### Da fare:
Trascrivi senza modifiche il passo del testo su Magritte che inizia con "In che modo" e termina con "l’arte sa cogliere.".

### Testo del documento:
Prende nuovamente parola la prof.ssa Brugnolo per analizzare la carriera stilistica di Magritte partendo dal suo dipinto L’assassino minacciato del 1926: qui troviamo infatti elementi ricorrenti nella sua produzione artistica, quali l’uomo con la bombetta, il gioco prospettico della sala e il clima sospeso che si respira nella scena. Gli elementi a cui si ispira per la realizzazione di questa tela sono i fumetti e il cinema d’avventura, le sue più grandi passioni. Da quest’ultime, in particolare dalla sua passione per i film noir, nasce l’opera Il doppio segreto del 1927, in cui la tavolozza è orientata verso una ristretta gamma di colori freddi, le forme sono delineate da contorni precise e il soggetto enigmatico si rifà al tema del “doppio”, tema prediletto da De Chirico.

In che modo un pittore sceglie il titolo del quadro? Domanda che sicuramente ci si è posti una volta nella vita. A darci la risposta è Pagnoncelli, il quale ci informa che spesso Magritte si trovava con gli amici al fine di scovare un titolo per i suoi quadri. Tuttavia, come testimonia la moglie del pittore, quasi mai uno di loro riusciva a soddisfare le esigenze di René. È Paul Nougé l’unico a riuscirci, suggerendo il titolo del quadro L’impero delle luci. Inoltre, il poeta belga sostiene che i titoli dei quadri devono essere poetici, non devono rappresentare il quadro e che il quadro non deve spiegare il titolo, perché il rapporto tra i due è un rapporto poetico, che solo l’arte sa cogliere.

La vita di René Magritte, come quella di quasi tutti gli artisti, è suddivisa per periodi. Brugnolo ci introduce ora in quello caratterizzato dalla produzione di quadri legati al ruolo della parola, come La chiave dei sogni del 1927. Esso è suddiviso in quattro caselle, ove sono rappresentati degli oggetti (una borsa, un coltellino, una foglia e una spugna) accostati però a una scritta che descrive altro, qualcosa di diverso. Tuttavia, l’ultima casella, quella con la spugna, è l’unica ad avere la corrispondenza immagine/iscrizione, rompendo la logicità della sequenza e creando stupore nello spettatore, ormai certo di aver trovato la logica della non-corrispondenza tra parole e immagini. Nel 1930, Magritte dipinge una seconda versione dello stesso dipinto, formato ora da sei caselle e altrettanti oggetti e scritte rappresentate, che però non combaciano tra di loro perché, come sostiene il pittore, “le parole sono parole e le immagini sono immagini”, non devono per forza avere un accostamento semantico.

Un’altra opera di questa serie è Il tradimento delle immagini (questa non è una pipa) del 1929, in cui l’artista sembra invitarci ad abbandonare il rapporto utilitaristico che abbiamo con gli oggetti e con il linguaggio. Da ricordare che Magritte è stato principalmente un pubblicitario, impiego che lo metteva costantemente ad analizzare il rapporto dell’uomo con le parole, le immagini e gli oggetti, constatando quanto la comunicazione spesso sia menzognera. Infatti, è un pittore che ha sempre utilizzato la sua produzione artistica per rendere visibili i misteri del mondo.

### Materiale fornito:
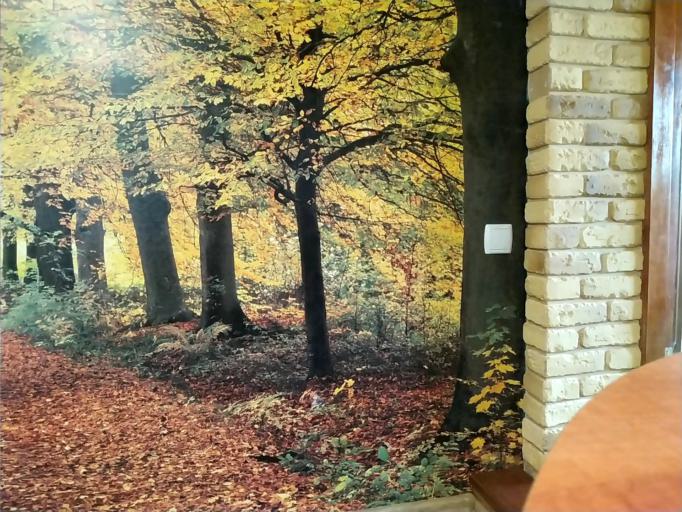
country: RU
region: Leningrad
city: Tolmachevo
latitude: 58.9415
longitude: 29.6706
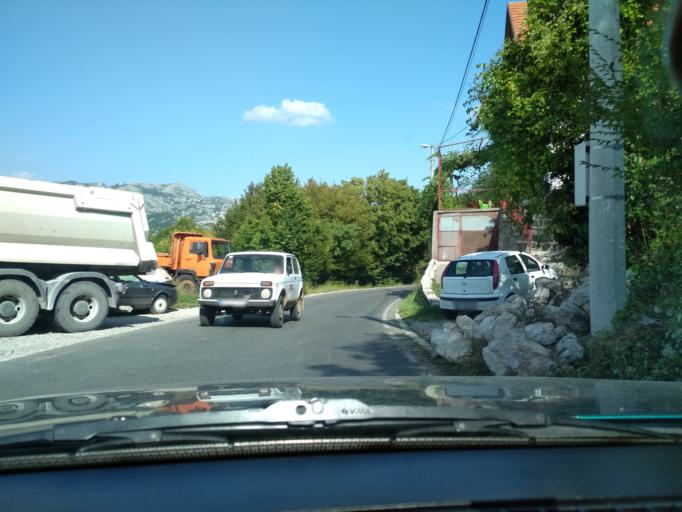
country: ME
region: Cetinje
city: Cetinje
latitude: 42.3901
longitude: 18.9026
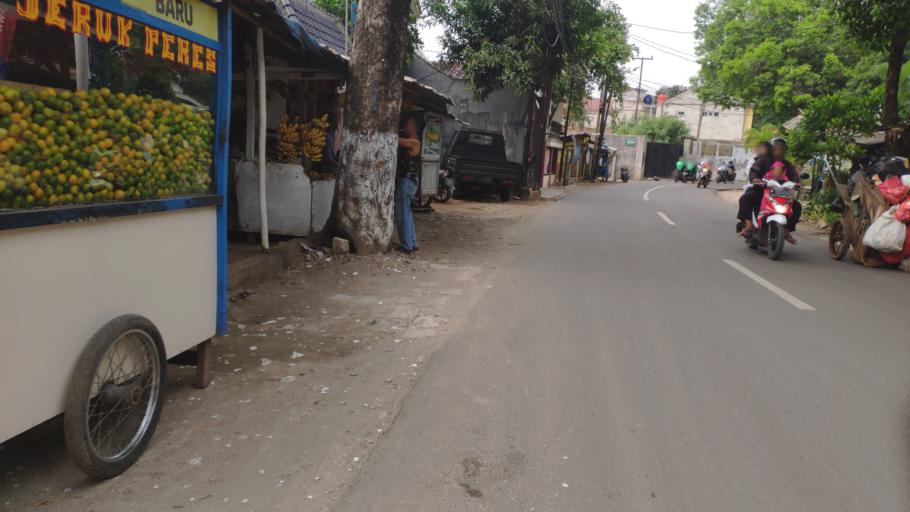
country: ID
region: West Java
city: Depok
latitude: -6.3450
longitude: 106.8119
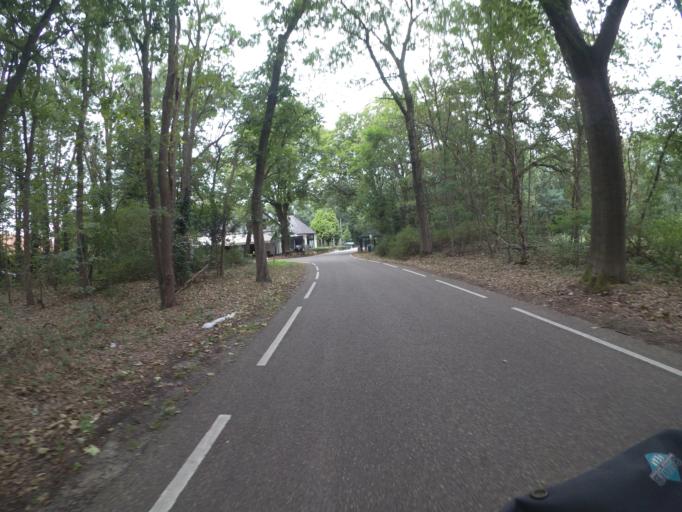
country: NL
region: North Brabant
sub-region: Gemeente Bernheze
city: Heesch
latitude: 51.7464
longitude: 5.5450
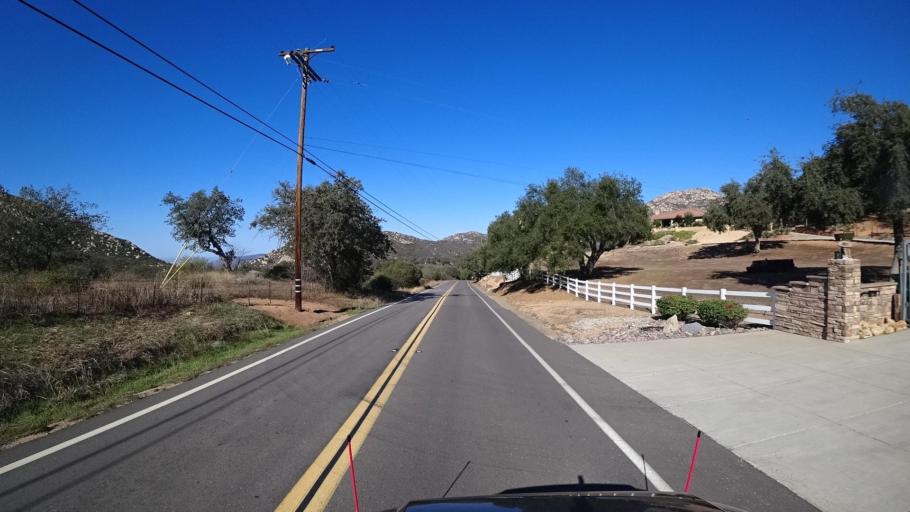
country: US
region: California
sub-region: San Diego County
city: Jamul
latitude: 32.6771
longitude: -116.7442
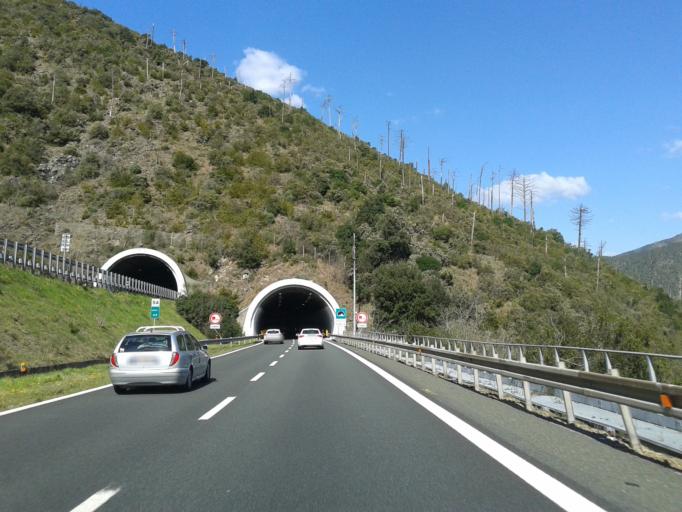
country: IT
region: Liguria
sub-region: Provincia di Genova
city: Moneglia
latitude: 44.2679
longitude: 9.4786
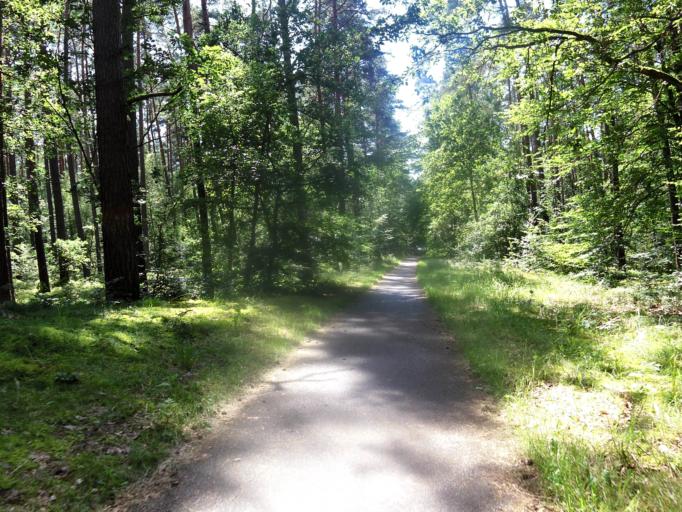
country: DE
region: Brandenburg
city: Lychen
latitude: 53.1914
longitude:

### Risultato:
In che modo un pittore sceglie il titolo del quadro? Domanda che sicuramente ci si è posti una volta nella vita. A darci la risposta è Pagnoncelli, il quale ci informa che spesso Magritte si trovava con gli amici al fine di scovare un titolo per i suoi quadri. Tuttavia, come testimonia la moglie del pittore, quasi mai uno di loro riusciva a soddisfare le esigenze di René. È Paul Nougé l’unico a riuscirci, suggerendo il titolo del quadro L’impero delle luci. Inoltre, il poeta belga sostiene che i titoli dei quadri devono essere poetici, non devono rappresentare il quadro e che il quadro non deve spiegare il titolo, perché il rapporto tra i due è un rapporto poetico, che solo l’arte sa cogliere.